As the Washington Post report from last year’s Christmastide noted:
The president who boasts of having no time to read books has found a way to make use of them (the green ones, anyway): turn them into a very large holiday decoration. Photos of the White House library decked out for the holidays show an unusual selection of (mostly green) books organized into the shape of a Christmas tree.… The books were purchased especially for their decorative value, “based on their varieties of green color tones,” according to Stephanie Grisham, director of communications for first lady Melania Trump. “The concept for the color of the room was red and green, hence the green books and red ribbons.” This palette is meant “to highlight FDR’s personal copy of A Christmas Carol, which is bound in red leather and loaned from the FDR presidential library in Hyde Park, New York,” she added.
That pretty much sums up the difference between the Trump White House and Franklin Delano Roosevelt’s White House.

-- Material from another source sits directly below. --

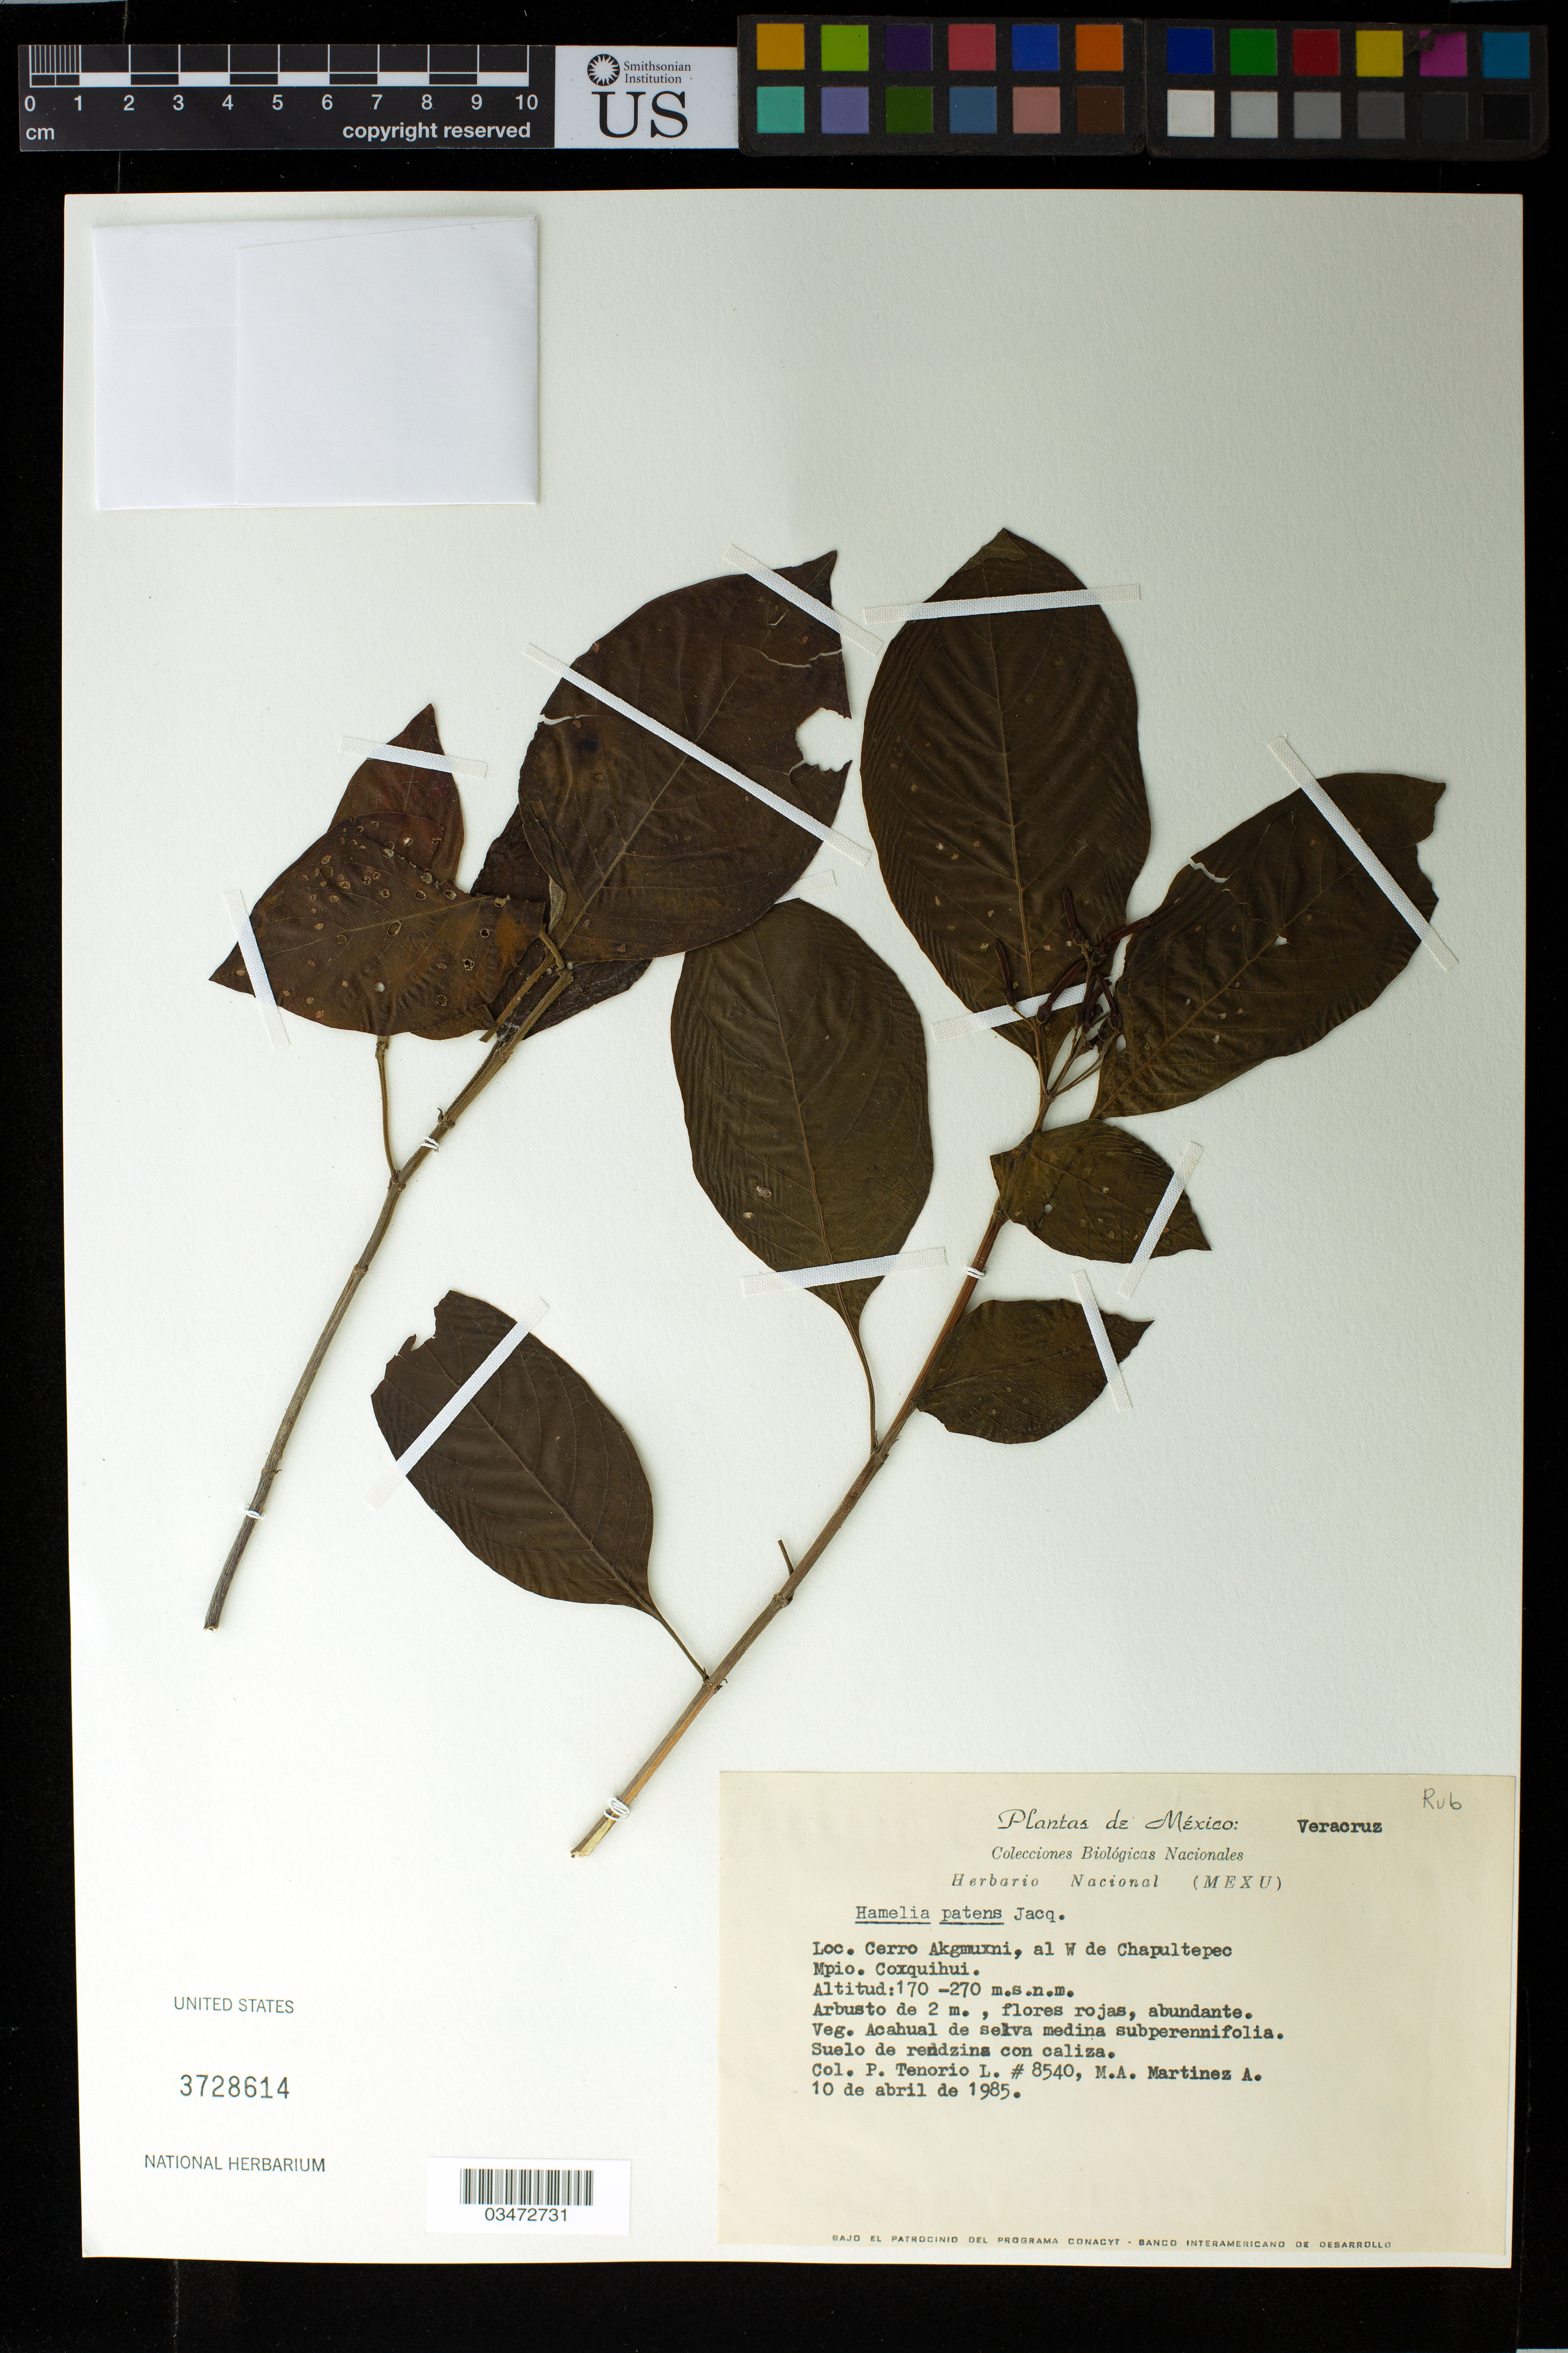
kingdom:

While the Trump’s choose books based on the color of their covers, FDR chose them for the lessons they could teach.
Each Christmas Eve in the 1930s and 1940s, President Roosevelt delivered a radio address to the people of the United States.

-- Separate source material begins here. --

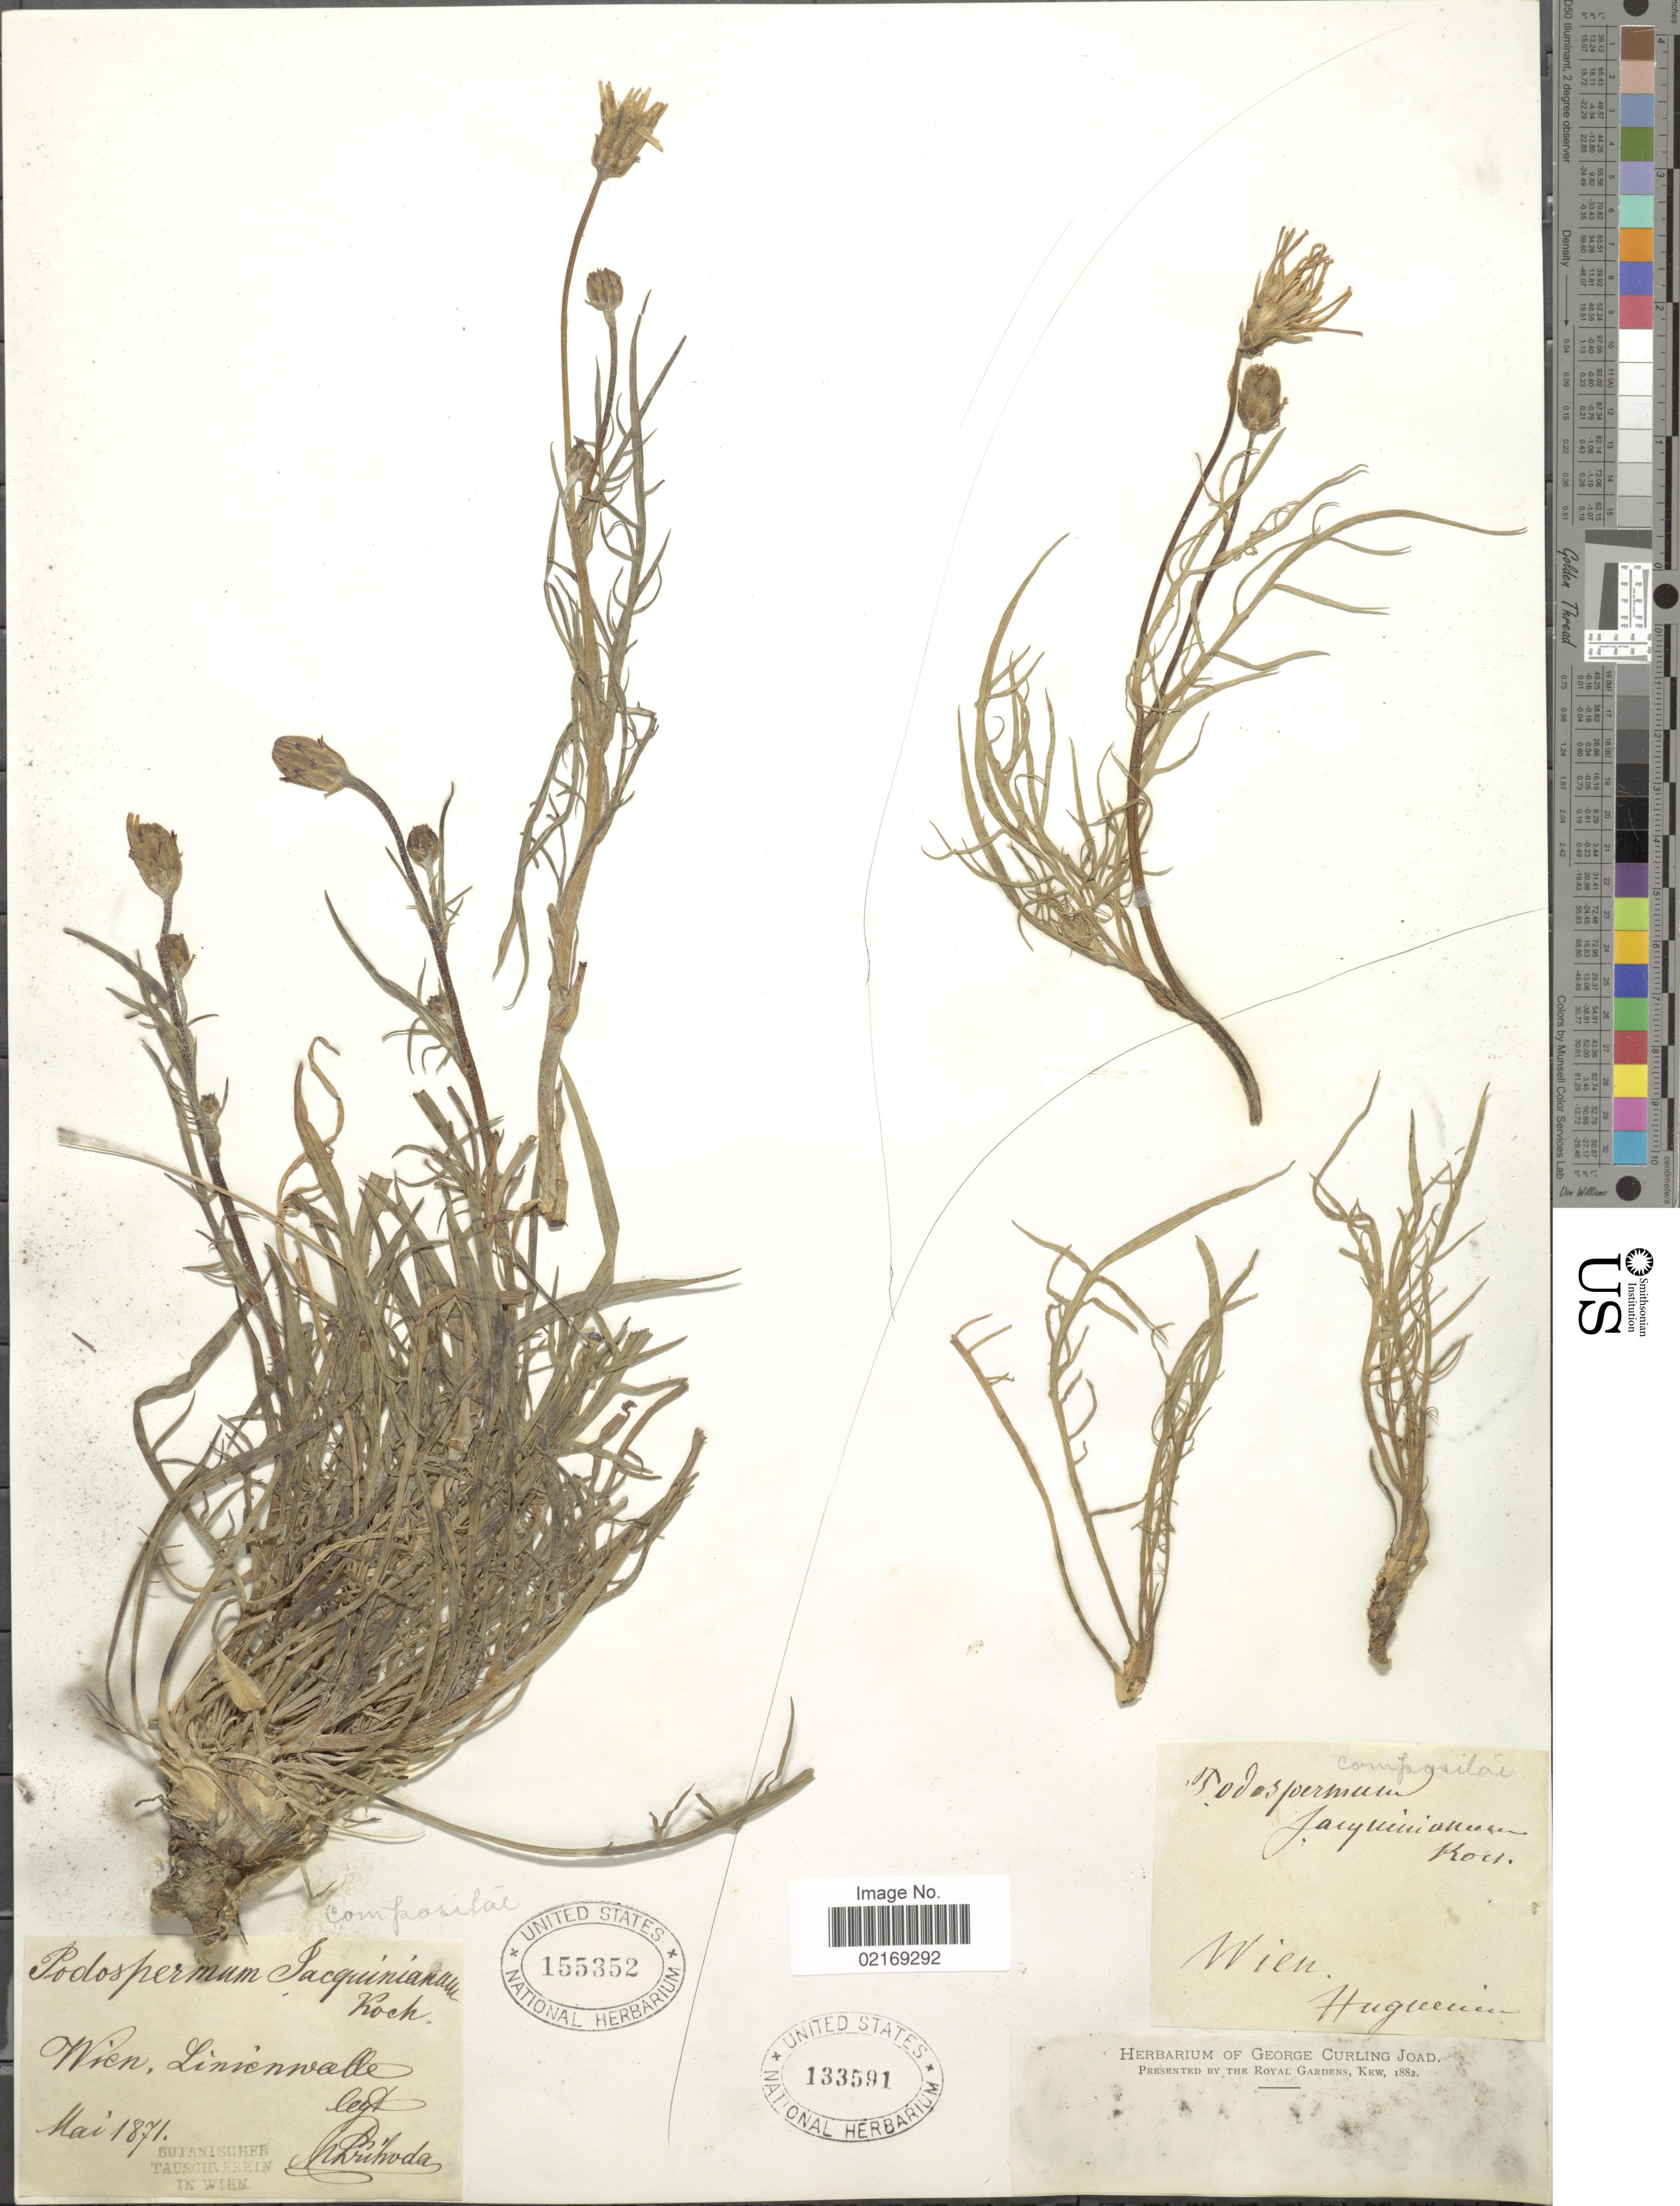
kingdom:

For the 32nd president, the annual talks represented an opportunity to mark the holiday. But Roosevelt also used them to speak about the advance of economic and social justice. This, he argued, was cause for celebration, and for a renewed commitment to do even more in the year to come.
Roosevelt read to his listeners from the Bible and newspaper columns and, invariably, from the red-leather-bound edition of A Christmas Carol. In the transformation of Scrooge from a lonely miser to a generous donor to his community, the president found a call to contemporary action.
“A Christmas rite for me is always to reread that immortal little story by Charles Dickens, A Christmas Carol. Reading between the lines and thinking as I always do of Bob Cratchit’s humble home as a counterpart of millions of our own American homes, the story takes on a stirring significance to me,” Roosevelt recalled in his 1939 address. “Old Scrooge found that Christmas wasn’t a humbug. He took to himself the spirit of neighborliness. But today neighborliness no longer can be confined to one’s little neighborhood. Life has become too complex for that. In our country neighborliness has gradually spread its boundaries—from town, to county, to state and now at last to the whole nation.”
“For instance,” Roosevelt marveled, as he spoke just days before the first Social Security checks would be dispatched, “who a generation ago would have thought that a week from tomorrow—January 1, 1940—tens of thousands of elderly men and women in every state and every county and every city of the nation would begin to receive checks every month for old age retirement insurance—and not only that but that there would be also insurance benefits for the wife, the widow, the orphan children and even dependent parents? Who would have thought a generation ago that people who lost their jobs would, for an appreciable period, receive unemployment insurance—that the needy, the blind and the crippled children would receive some measure of protection which will reach down to the millions of Bob Cratchits, the Marthas and the Tiny Tims of our own ‘four-room homes’?”
In 2018, that measure of protection was threatened by the shutdown chaos and austerity schemes of Donald Trump and his congressional allies.
Desperate to find money to fund their tax breaks for their wealthy campaign donors, these modern-day Scrooges are more than willing to shred the safety net in order to achieve their ends. Senate majority leader McConnell was rather too blunt about the plan just shortly before the 2018 midterm election, when he claimed in a Bloomberg News interview that Social Security, Medicare, Medicaid, and other so-called “entitlement programs” are “the real drivers of the debt.” Ominously, McConnell proposed to “adjust those programs to the demographics of America in the future.”
The majority leader was peddling his usual blend of outright lying and subtle deception. He was blaming Social Security, Medicare, and Medicaid for running up the debt, when in reality it was his Republican Party that as Bloomberg noted, “passed a tax cut projected to add more than $1 trillion to the debt.”
Instead of admitting that he and Trump—along with their errand boy, outgoing House Speaker Paul Ryan—had created a whole new debt crisis, McConnell was proposing the usual response of economic and political elites: a scheme to make working families and retirees pay for the greed of the corporate CEOs and investment bankers.
This is just the sort of avarice that inspired Charles Dickens to write A Christmas Carol, and that inspired Franklin Roosevelt to put the book to its very best use: not as a prop for a holiday display but as a gentle reminder of the timeless necessity of “a neighborliness that spreads its boundaries—from town, to county, to state and now at last to the whole nation.”